We now have some clues about typical email response patterns, thanks to a recent study drawing on 16 billion emails sent by more than two million people. The participants were Yahoo Mail users who allowed their anonymised data to be used in what appears to be the largest-ever analysis of email behaviour. The researchers, based at the University of Southern California and Yahoo Labs, used algorithms to mine data about the times messages were sent and the number of words they contained, among other factors. Here are some of the surprising revelations:
■ The most likely length of a reply is just five words.
■ More than 90 percent of replies are sent within a day.
■ The younger you are, the faster and shorter your reply.
■ Messages sent on weekday mornings got the fastest responses.
■ E-mails with attachments took twice as long to get a reply as those without.
The researchers included only users who wrote to one another at least five times in the months covered by the study period. After mining the data, the researchers found they could use their algorithm to predict when an email conversation was nearing its end. For the first half of a dialogue, correspondents usually developed similar reply times and email lengths, lobbing messages back and forth at a regular clip. Yet that similarity decreased as the conversation trailed off. Many conversations ended with a long lag before one correspondent sent a final brief reply.
Of note to the anxious emailer: the more words in a reply, the longer it tended to take for the writer to send it—but only up to 100 words. Beyond that, the time for a reply actually dropped slightly, except for in the oldest age group. So if you’re expecting a hefty reply to your mission-critical missive, it won’t necessarily take any longer than a 100-word message. That may be some comfort while you wait on the edge of your seat.
How the younger sexes text
Texting has become the most popular form of communication among people under 30. One recent study found that students spend less than six minutes, on average, on schoolwork before being distracted by social media and texting. For a small percentage of teens, texting becomes compulsive—they may try to text less and fail or feel anxiety and frustration if they are kept away from texting. A new study from the American Psychological Association eval- uated how 211 girls and 192 boys communicated via text and found notable gender differences in overall behaviour and compulsive use:
■ Teenage girls use texting for social connection, whereas boys mostly use it to convey information.

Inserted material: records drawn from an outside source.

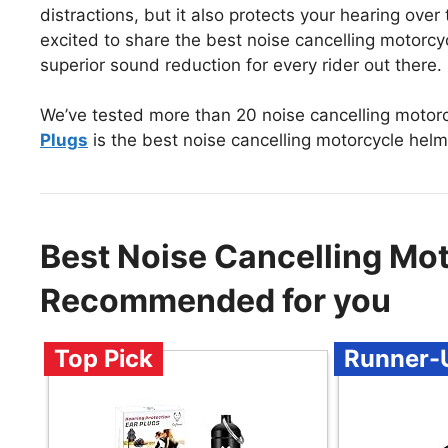
distractions, but it also protects your hearing over
excited to share the best noise cancelling motorc
superior sound reduction for every rider out there.
We’ve tested more than 20 noise cancelling motor
Plugs
is the best noise cancelling motorcycle helm
Best Noise Cancelling Mot
Recommended for you
Top Pick
Runner-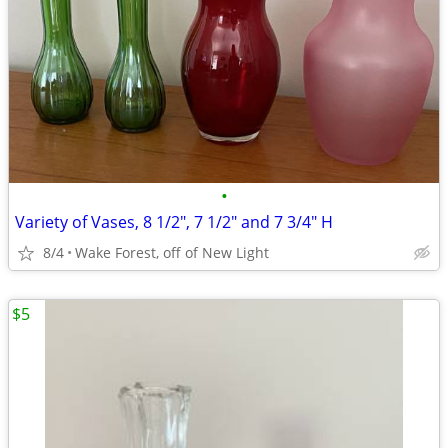
•
Variety of Vases, 8 1/2", 7 1/2" and 7 3/4" H
8/4
Wake Forest, off of New Light
$5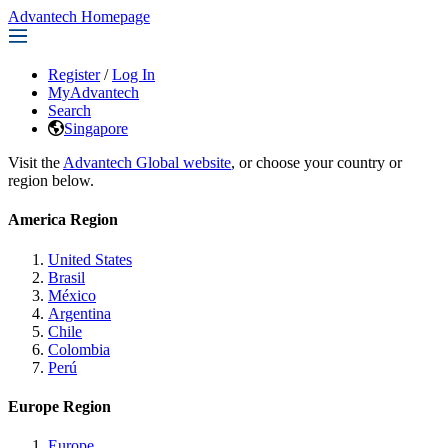
Advantech Homepage
Register
/
Log In
MyAdvantech
Search
Singapore
Visit the
Advantech Global website
, or choose your country or
region below.
America Region
United States
Brasil
México
Argentina
Chile
Colombia
Perú
Europe Region
Europe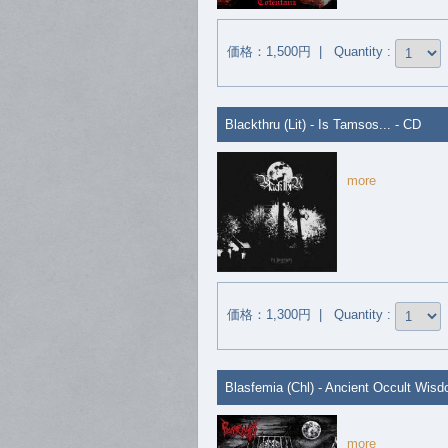
価格：1,500円 | Quantity :
Blackthru (Lit) - Is Tamsos... - CD
more
価格：1,300円 | Quantity :
Blasfemia (Chl) - Ancient Occult Wis
more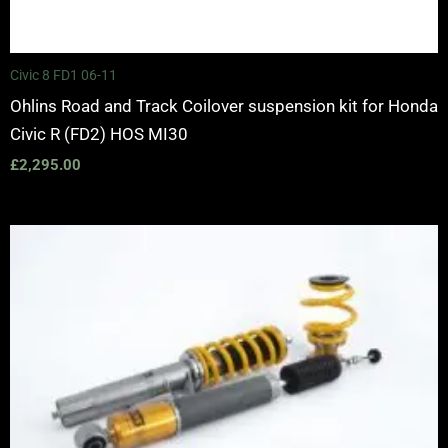
Civic 8 FD1 06-11
Ohlins Road and Track Coilover suspension kit for Honda
Civic R (FD2) HOS MI30
£
2,295.00
Price
range:
£2,425.00
through
£2,575.00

■ Boys and girls send about the same number of texts every day, but girls are more likely to become compulsive texters.
■ Teenage girls who compulsively text see a steeper decline in their grades than their compulsive male counterparts. The researchers suggest the social content of girls’ messages may be more likely to distract them from their academic tasks.
■ Compulsive texting also appears to affect girls’ mental health more than boys’, perhaps because girls are more prone to text about negative feelings and to ruminate on those feelings.